Die Verluste der CDU erklären sich geradezu spiegelbildlich. Die von ihr gewünschte Fortsetzung der Großen Koalition war nur mit einer stärkeren SPD machbar. Wenn man aber auf Platz zwei setzt, stärkt man in der Regel die Nummer eins - also die SPD.

Für die Grünen hat der Wahlausgang einen besonders bitteren Akzent: Trotz deutlicher Zugewinne und der abermals rechnerisch möglichen rot-grünen Koalition bleiben sie voraussichtlich von der Regierungsverantwortung ausgeschlossen. Sie können sich allenfalls damit trösten, dass sie in ihrer Hochburg Bremen ein verlässliches Wählerfundament haben.

Die FDP kommt landesweit nicht über die Fünf-Prozent-Hürde. Natürlich lässt sich das auch mit lokalen Besonderheiten erklären. Dennoch sehen sich die Liberalen auch auf ihre "klassische" Rolle zurückgeworfen. Sie werden eben vielfach vor allem als möglicher Koalitionspartner einer der beiden großen Parteien gewählt. Und diese Funktion hatte die FDP in Bremen eben nicht, da SPD wie CDU erklärtermaßen weiter gemeinsam arbeiten wollten.

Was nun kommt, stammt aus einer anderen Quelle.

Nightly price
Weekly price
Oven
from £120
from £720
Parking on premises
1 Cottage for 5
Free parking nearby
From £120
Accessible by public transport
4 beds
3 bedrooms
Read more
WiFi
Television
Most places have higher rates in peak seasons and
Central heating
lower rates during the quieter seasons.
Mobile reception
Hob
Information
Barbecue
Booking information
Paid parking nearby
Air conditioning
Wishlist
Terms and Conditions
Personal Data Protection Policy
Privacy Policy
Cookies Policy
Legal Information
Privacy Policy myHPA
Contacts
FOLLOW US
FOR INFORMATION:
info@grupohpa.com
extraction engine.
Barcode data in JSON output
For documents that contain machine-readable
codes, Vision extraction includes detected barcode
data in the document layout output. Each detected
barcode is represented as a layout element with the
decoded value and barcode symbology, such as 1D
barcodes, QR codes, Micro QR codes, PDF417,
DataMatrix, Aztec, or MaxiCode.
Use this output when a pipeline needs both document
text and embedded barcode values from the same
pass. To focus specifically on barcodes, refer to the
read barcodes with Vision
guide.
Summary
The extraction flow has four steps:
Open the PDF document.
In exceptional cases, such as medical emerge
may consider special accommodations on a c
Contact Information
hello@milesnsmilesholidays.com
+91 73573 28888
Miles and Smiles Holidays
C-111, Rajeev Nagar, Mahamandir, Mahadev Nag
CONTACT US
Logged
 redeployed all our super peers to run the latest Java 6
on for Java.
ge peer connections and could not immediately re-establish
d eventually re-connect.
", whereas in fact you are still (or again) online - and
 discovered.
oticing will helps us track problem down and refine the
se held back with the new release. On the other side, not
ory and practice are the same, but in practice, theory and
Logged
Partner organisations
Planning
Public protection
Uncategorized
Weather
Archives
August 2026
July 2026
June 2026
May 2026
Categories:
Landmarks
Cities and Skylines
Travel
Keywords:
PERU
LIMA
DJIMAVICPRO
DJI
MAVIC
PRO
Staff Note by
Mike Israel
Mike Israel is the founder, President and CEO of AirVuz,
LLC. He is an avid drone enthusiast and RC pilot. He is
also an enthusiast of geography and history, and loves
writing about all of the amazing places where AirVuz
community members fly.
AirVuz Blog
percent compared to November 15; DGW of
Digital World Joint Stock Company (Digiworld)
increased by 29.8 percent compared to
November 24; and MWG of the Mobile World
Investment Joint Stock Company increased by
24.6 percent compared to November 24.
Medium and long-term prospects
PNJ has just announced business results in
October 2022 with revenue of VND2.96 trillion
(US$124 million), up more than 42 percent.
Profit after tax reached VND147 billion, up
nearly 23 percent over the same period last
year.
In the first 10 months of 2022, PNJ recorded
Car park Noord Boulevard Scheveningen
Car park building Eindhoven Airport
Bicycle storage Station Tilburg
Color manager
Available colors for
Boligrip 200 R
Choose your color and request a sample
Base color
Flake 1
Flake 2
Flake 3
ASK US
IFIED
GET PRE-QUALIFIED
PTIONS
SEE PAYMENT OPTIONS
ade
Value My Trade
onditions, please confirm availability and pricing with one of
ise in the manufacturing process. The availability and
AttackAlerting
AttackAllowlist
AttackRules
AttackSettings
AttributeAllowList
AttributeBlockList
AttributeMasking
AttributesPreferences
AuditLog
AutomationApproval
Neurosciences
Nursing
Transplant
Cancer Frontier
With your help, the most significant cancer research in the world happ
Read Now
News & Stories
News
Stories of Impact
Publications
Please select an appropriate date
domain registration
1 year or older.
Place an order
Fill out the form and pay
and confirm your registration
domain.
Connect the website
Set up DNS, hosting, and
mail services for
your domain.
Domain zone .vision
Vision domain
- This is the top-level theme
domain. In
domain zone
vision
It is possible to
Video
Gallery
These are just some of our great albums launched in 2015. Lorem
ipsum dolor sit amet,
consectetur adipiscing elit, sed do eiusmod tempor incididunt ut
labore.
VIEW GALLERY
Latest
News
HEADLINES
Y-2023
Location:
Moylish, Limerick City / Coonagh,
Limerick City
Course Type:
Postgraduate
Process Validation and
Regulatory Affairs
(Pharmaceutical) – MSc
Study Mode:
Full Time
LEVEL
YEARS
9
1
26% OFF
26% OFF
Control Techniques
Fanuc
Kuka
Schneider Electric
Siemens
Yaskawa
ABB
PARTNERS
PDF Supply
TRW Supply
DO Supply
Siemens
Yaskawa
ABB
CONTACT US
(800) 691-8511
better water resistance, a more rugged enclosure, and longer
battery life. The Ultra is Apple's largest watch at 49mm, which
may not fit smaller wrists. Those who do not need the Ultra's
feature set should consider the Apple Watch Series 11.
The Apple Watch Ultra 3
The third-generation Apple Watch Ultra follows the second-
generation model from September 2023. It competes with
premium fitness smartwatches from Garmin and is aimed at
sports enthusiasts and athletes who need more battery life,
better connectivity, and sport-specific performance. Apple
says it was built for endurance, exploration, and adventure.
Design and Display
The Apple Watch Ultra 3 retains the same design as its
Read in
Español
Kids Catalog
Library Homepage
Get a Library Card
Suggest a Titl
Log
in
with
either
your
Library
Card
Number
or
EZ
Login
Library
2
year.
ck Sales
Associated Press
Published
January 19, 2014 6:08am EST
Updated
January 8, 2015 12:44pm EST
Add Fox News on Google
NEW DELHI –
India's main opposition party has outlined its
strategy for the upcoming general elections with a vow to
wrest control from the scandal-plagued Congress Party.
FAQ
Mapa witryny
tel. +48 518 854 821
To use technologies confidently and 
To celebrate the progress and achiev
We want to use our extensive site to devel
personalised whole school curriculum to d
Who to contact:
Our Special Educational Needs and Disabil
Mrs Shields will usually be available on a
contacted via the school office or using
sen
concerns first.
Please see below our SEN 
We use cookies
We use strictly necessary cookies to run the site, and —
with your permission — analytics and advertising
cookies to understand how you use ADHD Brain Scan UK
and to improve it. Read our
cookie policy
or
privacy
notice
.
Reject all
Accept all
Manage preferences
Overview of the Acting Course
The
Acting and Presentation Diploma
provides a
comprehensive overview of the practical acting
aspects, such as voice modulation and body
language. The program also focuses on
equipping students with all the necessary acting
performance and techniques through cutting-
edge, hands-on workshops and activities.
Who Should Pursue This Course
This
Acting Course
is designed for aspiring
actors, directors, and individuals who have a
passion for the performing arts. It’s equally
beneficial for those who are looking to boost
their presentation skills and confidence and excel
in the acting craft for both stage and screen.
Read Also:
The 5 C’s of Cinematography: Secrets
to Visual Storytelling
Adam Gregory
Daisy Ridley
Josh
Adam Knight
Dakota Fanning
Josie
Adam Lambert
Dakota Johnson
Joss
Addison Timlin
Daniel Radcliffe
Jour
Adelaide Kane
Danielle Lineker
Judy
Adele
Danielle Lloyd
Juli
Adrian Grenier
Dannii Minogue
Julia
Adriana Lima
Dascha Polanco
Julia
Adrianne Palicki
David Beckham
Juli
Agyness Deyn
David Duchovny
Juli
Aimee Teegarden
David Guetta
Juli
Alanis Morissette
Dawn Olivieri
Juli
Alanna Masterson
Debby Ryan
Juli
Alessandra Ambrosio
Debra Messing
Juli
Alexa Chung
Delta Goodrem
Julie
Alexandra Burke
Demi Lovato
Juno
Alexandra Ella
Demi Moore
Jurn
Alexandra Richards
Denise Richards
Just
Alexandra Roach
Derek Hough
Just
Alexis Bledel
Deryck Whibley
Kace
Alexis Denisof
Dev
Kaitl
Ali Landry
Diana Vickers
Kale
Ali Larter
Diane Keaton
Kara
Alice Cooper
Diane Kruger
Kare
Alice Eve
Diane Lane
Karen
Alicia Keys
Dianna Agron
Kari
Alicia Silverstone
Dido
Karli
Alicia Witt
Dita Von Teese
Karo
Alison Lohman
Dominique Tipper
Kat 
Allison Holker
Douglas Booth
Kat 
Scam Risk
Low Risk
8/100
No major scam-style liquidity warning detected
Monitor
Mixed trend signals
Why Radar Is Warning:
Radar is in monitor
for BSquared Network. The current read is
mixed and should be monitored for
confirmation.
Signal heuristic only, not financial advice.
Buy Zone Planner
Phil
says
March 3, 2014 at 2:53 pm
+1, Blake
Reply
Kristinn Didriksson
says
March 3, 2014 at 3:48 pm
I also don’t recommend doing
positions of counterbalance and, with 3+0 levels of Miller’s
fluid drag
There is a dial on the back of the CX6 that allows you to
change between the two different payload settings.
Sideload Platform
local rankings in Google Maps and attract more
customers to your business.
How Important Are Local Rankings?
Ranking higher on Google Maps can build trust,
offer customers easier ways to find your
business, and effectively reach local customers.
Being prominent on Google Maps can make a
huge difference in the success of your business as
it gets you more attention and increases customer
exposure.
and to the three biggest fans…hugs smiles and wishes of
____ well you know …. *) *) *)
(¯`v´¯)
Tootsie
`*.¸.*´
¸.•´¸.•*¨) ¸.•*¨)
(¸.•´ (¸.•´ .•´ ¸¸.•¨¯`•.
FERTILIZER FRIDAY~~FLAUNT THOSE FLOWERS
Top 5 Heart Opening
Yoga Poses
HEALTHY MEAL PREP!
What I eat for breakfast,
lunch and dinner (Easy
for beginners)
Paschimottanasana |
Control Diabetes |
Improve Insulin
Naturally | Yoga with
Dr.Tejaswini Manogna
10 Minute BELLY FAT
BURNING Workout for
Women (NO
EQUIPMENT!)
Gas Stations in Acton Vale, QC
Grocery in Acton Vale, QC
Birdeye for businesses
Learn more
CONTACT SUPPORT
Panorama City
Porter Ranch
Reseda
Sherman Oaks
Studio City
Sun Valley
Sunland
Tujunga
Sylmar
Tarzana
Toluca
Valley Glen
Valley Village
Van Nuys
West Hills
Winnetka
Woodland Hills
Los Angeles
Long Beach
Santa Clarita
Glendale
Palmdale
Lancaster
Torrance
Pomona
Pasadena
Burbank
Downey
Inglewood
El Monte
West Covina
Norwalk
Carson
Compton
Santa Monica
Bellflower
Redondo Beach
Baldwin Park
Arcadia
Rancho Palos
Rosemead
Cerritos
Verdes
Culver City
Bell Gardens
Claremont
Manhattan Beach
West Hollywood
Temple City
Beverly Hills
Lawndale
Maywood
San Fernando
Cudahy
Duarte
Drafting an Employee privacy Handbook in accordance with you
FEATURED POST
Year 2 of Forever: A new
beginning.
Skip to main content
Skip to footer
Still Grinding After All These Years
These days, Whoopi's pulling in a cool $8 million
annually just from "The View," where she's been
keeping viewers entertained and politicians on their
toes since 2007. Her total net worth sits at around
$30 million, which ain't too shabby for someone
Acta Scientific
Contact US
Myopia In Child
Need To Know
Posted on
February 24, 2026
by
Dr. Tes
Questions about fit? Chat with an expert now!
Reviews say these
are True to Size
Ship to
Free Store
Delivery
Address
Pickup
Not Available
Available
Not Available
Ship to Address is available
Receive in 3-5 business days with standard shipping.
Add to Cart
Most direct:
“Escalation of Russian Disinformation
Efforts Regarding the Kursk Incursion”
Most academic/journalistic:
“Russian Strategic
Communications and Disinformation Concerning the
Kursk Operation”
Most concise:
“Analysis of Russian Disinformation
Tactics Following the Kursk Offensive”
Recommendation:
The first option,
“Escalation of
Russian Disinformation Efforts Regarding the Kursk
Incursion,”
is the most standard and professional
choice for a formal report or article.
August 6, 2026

Das werden sie nun wohl auch. Für das Land hat das den Vorteil, dass die finanziellen Wünsche des nach wie vor hochverschuldeten Bundeslandes in Berlin parteiübergreifendes Wohlwollen findet. Bremen hat eine starke Lobby in Berlin und wird sie behalten. Das entspricht offensichtlich dem Willen der Wähler im kleinsten Bundesland.